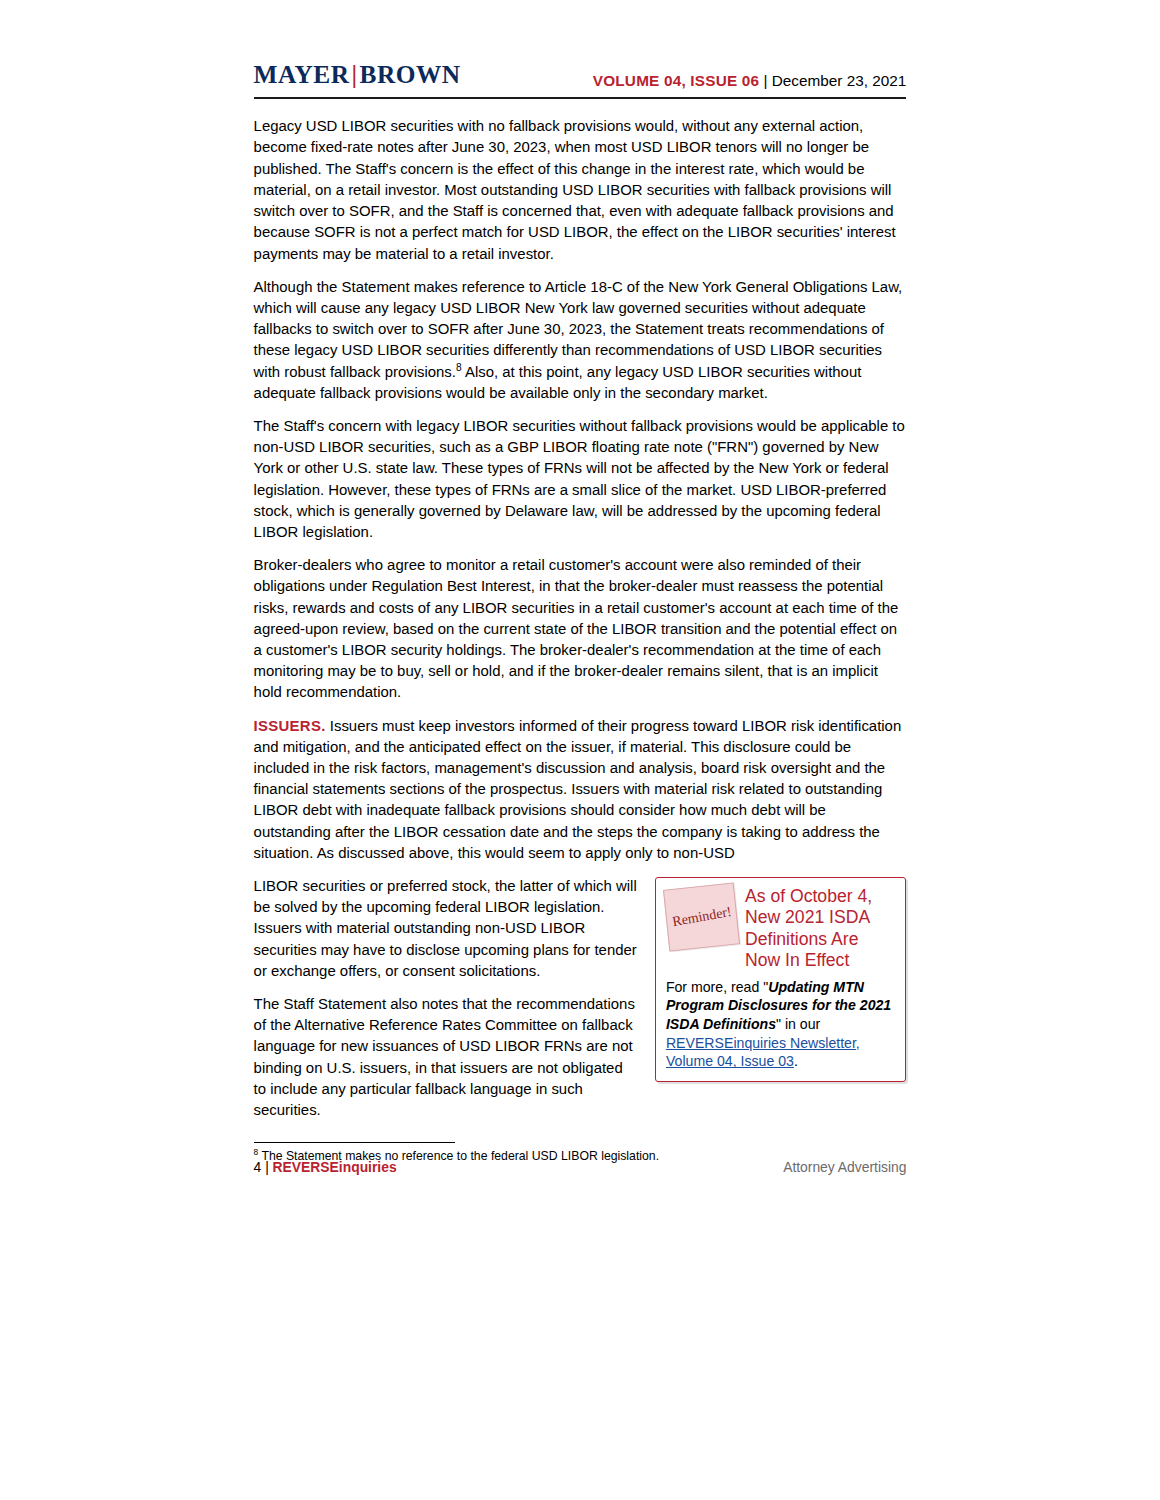MAYER|BROWN
VOLUME 04, ISSUE 06 | December 23, 2021
Legacy USD LIBOR securities with no fallback provisions would, without any external action, become fixed-rate notes after June 30, 2023, when most USD LIBOR tenors will no longer be published. The Staff's concern is the effect of this change in the interest rate, which would be material, on a retail investor. Most outstanding USD LIBOR securities with fallback provisions will switch over to SOFR, and the Staff is concerned that, even with adequate fallback provisions and because SOFR is not a perfect match for USD LIBOR, the effect on the LIBOR securities' interest payments may be material to a retail investor.
Although the Statement makes reference to Article 18-C of the New York General Obligations Law, which will cause any legacy USD LIBOR New York law governed securities without adequate fallbacks to switch over to SOFR after June 30, 2023, the Statement treats recommendations of these legacy USD LIBOR securities differently than recommendations of USD LIBOR securities with robust fallback provisions.8 Also, at this point, any legacy USD LIBOR securities without adequate fallback provisions would be available only in the secondary market.
The Staff's concern with legacy LIBOR securities without fallback provisions would be applicable to non-USD LIBOR securities, such as a GBP LIBOR floating rate note ("FRN") governed by New York or other U.S. state law. These types of FRNs will not be affected by the New York or federal legislation. However, these types of FRNs are a small slice of the market. USD LIBOR-preferred stock, which is generally governed by Delaware law, will be addressed by the upcoming federal LIBOR legislation.
Broker-dealers who agree to monitor a retail customer's account were also reminded of their obligations under Regulation Best Interest, in that the broker-dealer must reassess the potential risks, rewards and costs of any LIBOR securities in a retail customer's account at each time of the agreed-upon review, based on the current state of the LIBOR transition and the potential effect on a customer's LIBOR security holdings. The broker-dealer's recommendation at the time of each monitoring may be to buy, sell or hold, and if the broker-dealer remains silent, that is an implicit hold recommendation.
ISSUERS. Issuers must keep investors informed of their progress toward LIBOR risk identification and mitigation, and the anticipated effect on the issuer, if material. This disclosure could be included in the risk factors, management's discussion and analysis, board risk oversight and the financial statements sections of the prospectus. Issuers with material risk related to outstanding LIBOR debt with inadequate fallback provisions should consider how much debt will be outstanding after the LIBOR cessation date and the steps the company is taking to address the situation. As discussed above, this would seem to apply only to non-USD
Reminder!
As of October 4, New 2021 ISDA Definitions Are Now In Effect
For more, read "Updating MTN Program Disclosures for the 2021 ISDA Definitions" in our REVERSEinquiries Newsletter, Volume 04, Issue 03.
LIBOR securities or preferred stock, the latter of which will be solved by the upcoming federal LIBOR legislation. Issuers with material outstanding non-USD LIBOR securities may have to disclose upcoming plans for tender or exchange offers, or consent solicitations.
The Staff Statement also notes that the recommendations of the Alternative Reference Rates Committee on fallback language for new issuances of USD LIBOR FRNs are not binding on U.S. issuers, in that issuers are not obligated to include any particular fallback language in such securities.
8 The Statement makes no reference to the federal USD LIBOR legislation.
4 | REVERSEinquiries
Attorney Advertising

PROBLEM DESCRIPTION —
Repeat each record verbatim, pictures excluded.

ANSWER BOX —
MAYER|BROWN
VOLUME 04, ISSUE 06 | December 23, 2021
Legacy USD LIBOR securities with no fallback provisions would, without any external action, become fixed-rate notes after June 30, 2023, when most USD LIBOR tenors will no longer be published. The Staff's concern is the effect of this change in the interest rate, which would be material, on a retail investor. Most outstanding USD LIBOR securities with fallback provisions will switch over to SOFR, and the Staff is concerned that, even with adequate fallback provisions and because SOFR is not a perfect match for USD LIBOR, the effect on the LIBOR securities' interest payments may be material to a retail investor.
Although the Statement makes reference to Article 18-C of the New York General Obligations Law, which will cause any legacy USD LIBOR New York law governed securities without adequate fallbacks to switch over to SOFR after June 30, 2023, the Statement treats recommendations of these legacy USD LIBOR securities differently than recommendations of USD LIBOR securities with robust fallback provisions.8 Also, at this point, any legacy USD LIBOR securities without adequate fallback provisions would be available only in the secondary market.
The Staff's concern with legacy LIBOR securities without fallback provisions would be applicable to non-USD LIBOR securities, such as a GBP LIBOR floating rate note ("FRN") governed by New York or other U.S. state law. These types of FRNs will not be affected by the New York or federal legislation. However, these types of FRNs are a small slice of the market. USD LIBOR-preferred stock, which is generally governed by Delaware law, will be addressed by the upcoming federal LIBOR legislation.
Broker-dealers who agree to monitor a retail customer's account were also reminded of their obligations under Regulation Best Interest, in that the broker-dealer must reassess the potential risks, rewards and costs of any LIBOR securities in a retail customer's account at each time of the agreed-upon review, based on the current state of the LIBOR transition and the potential effect on a customer's LIBOR security holdings. The broker-dealer's recommendation at the time of each monitoring may be to buy, sell or hold, and if the broker-dealer remains silent, that is an implicit hold recommendation.
ISSUERS. Issuers must keep investors informed of their progress toward LIBOR risk identification and mitigation, and the anticipated effect on the issuer, if material. This disclosure could be included in the risk factors, management's discussion and analysis, board risk oversight and the financial statements sections of the prospectus. Issuers with material risk related to outstanding LIBOR debt with inadequate fallback provisions should consider how much debt will be outstanding after the LIBOR cessation date and the steps the company is taking to address the situation. As discussed above, this would seem to apply only to non-USD
Reminder!
As of October 4, New 2021 ISDA Definitions Are Now In Effect
For more, read "Updating MTN Program Disclosures for the 2021 ISDA Definitions" in our REVERSEinquiries Newsletter, Volume 04, Issue 03.
LIBOR securities or preferred stock, the latter of which will be solved by the upcoming federal LIBOR legislation. Issuers with material outstanding non-USD LIBOR securities may have to disclose upcoming plans for tender or exchange offers, or consent solicitations.
The Staff Statement also notes that the recommendations of the Alternative Reference Rates Committee on fallback language for new issuances of USD LIBOR FRNs are not binding on U.S. issuers, in that issuers are not obligated to include any particular fallback language in such securities.
8 The Statement makes no reference to the federal USD LIBOR legislation.
4 | REVERSEinquiries
Attorney Advertising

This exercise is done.